SOURCE EXTRACT Start Marker

UTC with Smoothed Leap Seconds (2011) - acqq
https://www.cl.cam.ac.uk/~mgk25/time/utc-sls/

======
acqq
This is much more recent than
[https://news.ycombinator.com/item?id=9017761](https://news.ycombinator.com/item?id=9017761)
( TC, TAI, and Unix time (1997) by djb ) and more convenient for most of
common use cases.

In short, UTC with leap seconds is no problem at all, as long as exactly 86400
seconds exist in every day (1) for the common calendar calculations and the
leap second is "smoothed" by the computer time synchronization code. Google
already used this approach (and blogged about it while not crediting Kuhn, as
far as I understood).

The common operating systems should just use UTC-SLS for the calendar-related
time. Who needs the "real honest atomic seconds" already uses TAI.

SOURCE EXTRACT End Marker

● ASSIGNED TASK A: Count the lines in the records that contain the string "آهنگ", treating case as significant, and give only the number.
The text above has no connection to the records that come after it.

DATA TO PROCESS Start Marker

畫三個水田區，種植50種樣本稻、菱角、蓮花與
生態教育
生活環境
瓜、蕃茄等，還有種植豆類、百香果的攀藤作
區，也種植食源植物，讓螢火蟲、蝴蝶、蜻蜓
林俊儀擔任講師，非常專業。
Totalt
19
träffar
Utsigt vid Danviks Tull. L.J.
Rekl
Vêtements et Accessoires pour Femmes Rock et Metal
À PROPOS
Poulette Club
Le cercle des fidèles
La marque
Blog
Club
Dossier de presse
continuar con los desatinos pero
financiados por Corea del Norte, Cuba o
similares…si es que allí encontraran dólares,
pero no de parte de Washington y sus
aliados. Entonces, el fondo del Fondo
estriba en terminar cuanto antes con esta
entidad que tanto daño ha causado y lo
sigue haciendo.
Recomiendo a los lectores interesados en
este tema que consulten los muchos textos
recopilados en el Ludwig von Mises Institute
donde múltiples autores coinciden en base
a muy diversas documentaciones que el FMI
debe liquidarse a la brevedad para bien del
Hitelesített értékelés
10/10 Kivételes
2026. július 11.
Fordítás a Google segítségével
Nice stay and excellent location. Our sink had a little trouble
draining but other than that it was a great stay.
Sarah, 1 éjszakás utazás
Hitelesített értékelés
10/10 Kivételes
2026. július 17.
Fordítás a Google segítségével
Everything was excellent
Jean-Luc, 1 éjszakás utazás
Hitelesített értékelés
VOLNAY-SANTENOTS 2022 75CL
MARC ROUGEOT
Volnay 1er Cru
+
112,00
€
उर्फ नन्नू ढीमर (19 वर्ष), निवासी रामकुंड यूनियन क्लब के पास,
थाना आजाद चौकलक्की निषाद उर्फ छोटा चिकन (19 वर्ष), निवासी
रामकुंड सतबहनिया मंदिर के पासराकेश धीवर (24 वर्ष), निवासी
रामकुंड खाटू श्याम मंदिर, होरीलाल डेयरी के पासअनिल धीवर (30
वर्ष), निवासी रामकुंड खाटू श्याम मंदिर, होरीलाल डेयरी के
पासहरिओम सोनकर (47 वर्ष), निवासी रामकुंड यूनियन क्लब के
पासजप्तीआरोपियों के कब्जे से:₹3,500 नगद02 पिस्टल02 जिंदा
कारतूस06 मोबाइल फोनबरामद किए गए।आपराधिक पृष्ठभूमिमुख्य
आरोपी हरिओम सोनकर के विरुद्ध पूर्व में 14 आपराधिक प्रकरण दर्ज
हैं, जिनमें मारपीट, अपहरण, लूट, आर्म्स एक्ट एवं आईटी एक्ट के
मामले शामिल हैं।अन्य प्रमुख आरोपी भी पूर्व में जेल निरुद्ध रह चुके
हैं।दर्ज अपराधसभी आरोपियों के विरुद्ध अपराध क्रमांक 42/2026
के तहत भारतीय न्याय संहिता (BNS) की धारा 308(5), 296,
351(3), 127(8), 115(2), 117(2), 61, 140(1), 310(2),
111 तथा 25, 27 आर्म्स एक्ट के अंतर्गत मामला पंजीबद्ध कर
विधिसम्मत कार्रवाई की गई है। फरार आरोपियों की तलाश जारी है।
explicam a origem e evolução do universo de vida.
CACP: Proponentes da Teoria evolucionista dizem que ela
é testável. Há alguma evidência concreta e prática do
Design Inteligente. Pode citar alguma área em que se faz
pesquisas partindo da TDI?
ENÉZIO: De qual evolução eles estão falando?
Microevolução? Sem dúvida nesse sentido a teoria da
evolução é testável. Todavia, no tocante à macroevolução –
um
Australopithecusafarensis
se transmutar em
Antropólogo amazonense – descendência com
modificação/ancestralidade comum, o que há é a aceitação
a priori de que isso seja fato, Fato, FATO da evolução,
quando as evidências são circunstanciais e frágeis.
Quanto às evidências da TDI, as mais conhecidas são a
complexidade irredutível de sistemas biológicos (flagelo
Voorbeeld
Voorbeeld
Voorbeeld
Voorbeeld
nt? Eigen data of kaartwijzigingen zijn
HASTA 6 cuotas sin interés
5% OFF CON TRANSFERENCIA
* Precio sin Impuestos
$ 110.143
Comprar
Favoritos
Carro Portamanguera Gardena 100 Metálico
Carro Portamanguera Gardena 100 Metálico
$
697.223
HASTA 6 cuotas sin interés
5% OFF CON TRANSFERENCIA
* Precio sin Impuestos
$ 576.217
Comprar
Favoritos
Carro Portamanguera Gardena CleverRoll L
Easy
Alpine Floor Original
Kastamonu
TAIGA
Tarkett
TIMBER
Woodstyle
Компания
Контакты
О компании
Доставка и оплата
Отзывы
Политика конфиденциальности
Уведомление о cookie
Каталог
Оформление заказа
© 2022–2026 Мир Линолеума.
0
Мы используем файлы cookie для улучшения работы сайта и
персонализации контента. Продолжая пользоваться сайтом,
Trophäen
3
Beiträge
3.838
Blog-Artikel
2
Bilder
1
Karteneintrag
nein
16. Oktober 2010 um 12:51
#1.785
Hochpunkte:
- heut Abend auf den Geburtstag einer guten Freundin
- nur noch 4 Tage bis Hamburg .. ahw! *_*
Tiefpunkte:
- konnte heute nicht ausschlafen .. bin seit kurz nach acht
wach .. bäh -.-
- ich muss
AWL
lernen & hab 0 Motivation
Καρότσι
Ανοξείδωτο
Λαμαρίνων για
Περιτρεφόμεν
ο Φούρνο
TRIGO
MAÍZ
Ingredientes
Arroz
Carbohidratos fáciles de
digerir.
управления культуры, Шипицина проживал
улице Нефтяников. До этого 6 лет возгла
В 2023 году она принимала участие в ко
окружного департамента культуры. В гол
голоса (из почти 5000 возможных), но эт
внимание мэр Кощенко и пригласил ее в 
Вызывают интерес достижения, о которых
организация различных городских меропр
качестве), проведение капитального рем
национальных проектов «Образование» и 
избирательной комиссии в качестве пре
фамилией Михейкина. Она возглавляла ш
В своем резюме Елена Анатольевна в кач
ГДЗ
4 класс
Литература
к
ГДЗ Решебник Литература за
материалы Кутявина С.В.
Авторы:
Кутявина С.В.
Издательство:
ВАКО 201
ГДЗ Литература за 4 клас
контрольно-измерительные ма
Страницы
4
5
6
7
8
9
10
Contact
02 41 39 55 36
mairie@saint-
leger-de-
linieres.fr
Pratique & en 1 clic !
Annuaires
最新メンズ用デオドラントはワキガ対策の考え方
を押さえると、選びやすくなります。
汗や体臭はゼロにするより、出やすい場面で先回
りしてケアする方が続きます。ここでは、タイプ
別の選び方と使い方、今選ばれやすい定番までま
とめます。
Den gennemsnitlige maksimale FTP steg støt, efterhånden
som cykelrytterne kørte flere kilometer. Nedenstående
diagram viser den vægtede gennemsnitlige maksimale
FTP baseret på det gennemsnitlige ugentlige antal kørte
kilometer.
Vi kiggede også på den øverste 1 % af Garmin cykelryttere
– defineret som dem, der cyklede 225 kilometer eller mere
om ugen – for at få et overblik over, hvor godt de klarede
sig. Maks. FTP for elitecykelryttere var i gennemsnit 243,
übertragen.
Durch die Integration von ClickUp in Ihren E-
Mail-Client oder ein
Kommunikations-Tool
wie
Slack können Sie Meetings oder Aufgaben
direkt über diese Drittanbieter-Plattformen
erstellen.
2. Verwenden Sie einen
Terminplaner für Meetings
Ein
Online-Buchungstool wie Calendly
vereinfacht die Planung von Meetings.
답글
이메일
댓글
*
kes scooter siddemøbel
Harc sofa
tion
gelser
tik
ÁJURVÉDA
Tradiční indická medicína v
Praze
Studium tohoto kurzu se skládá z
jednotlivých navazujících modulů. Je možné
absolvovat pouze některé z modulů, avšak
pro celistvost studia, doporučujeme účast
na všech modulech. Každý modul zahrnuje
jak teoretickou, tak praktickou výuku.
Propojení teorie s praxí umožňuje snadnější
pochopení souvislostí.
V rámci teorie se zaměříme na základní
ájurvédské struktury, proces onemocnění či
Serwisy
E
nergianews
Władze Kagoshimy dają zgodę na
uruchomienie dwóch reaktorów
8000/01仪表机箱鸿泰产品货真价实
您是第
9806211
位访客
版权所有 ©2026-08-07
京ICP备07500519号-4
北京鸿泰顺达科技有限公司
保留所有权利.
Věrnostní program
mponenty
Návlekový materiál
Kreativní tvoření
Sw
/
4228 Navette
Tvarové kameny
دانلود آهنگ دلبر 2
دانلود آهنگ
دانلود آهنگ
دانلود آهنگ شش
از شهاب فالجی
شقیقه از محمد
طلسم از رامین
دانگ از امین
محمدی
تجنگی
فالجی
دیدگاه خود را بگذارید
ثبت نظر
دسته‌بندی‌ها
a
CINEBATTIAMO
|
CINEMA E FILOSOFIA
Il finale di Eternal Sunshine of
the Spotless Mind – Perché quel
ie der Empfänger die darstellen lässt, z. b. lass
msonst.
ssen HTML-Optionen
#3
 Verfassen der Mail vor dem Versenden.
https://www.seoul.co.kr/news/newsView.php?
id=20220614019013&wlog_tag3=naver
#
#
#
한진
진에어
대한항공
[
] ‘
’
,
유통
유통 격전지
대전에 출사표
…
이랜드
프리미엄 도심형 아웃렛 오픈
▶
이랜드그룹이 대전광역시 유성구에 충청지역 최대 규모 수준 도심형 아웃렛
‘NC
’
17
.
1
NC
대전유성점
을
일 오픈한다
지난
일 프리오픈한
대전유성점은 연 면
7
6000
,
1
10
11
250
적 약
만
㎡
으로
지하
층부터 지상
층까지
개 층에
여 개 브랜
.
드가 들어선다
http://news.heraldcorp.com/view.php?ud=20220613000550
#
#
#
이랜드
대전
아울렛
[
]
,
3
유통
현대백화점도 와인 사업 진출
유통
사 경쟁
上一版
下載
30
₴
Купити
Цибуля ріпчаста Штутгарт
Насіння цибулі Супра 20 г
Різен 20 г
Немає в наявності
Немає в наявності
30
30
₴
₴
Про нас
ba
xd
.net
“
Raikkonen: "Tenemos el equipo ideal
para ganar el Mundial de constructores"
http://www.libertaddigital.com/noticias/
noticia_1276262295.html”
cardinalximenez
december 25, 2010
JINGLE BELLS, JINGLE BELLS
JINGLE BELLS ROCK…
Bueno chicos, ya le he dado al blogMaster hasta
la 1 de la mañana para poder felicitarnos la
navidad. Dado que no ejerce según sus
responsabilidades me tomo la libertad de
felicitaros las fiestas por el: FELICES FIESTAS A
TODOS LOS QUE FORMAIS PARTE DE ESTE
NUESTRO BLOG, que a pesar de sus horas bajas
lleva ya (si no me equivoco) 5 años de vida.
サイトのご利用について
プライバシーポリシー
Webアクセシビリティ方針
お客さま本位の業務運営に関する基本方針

DATA TO PROCESS End Marker

● ASSIGNED TASK B: Using the thread on smoothed leap seconds, decide whether each statement agrees with it, answering yes or no and quoting the deciding words: (i) Google has already used the smoothing approach. (ii) The thread calls UTC with leap seconds a serious problem for calendar calculations. (iii) Anyone who needs real atomic seconds should switch to UTC-SLS.

● TASK SOLUTION A: 4

● TASK SOLUTION B:
(i) Yes: "Google already used this approach"
(ii) No: "UTC with leap seconds is no problem at all"
(iii) No: "Who needs the "real honest atomic seconds" already uses TAI."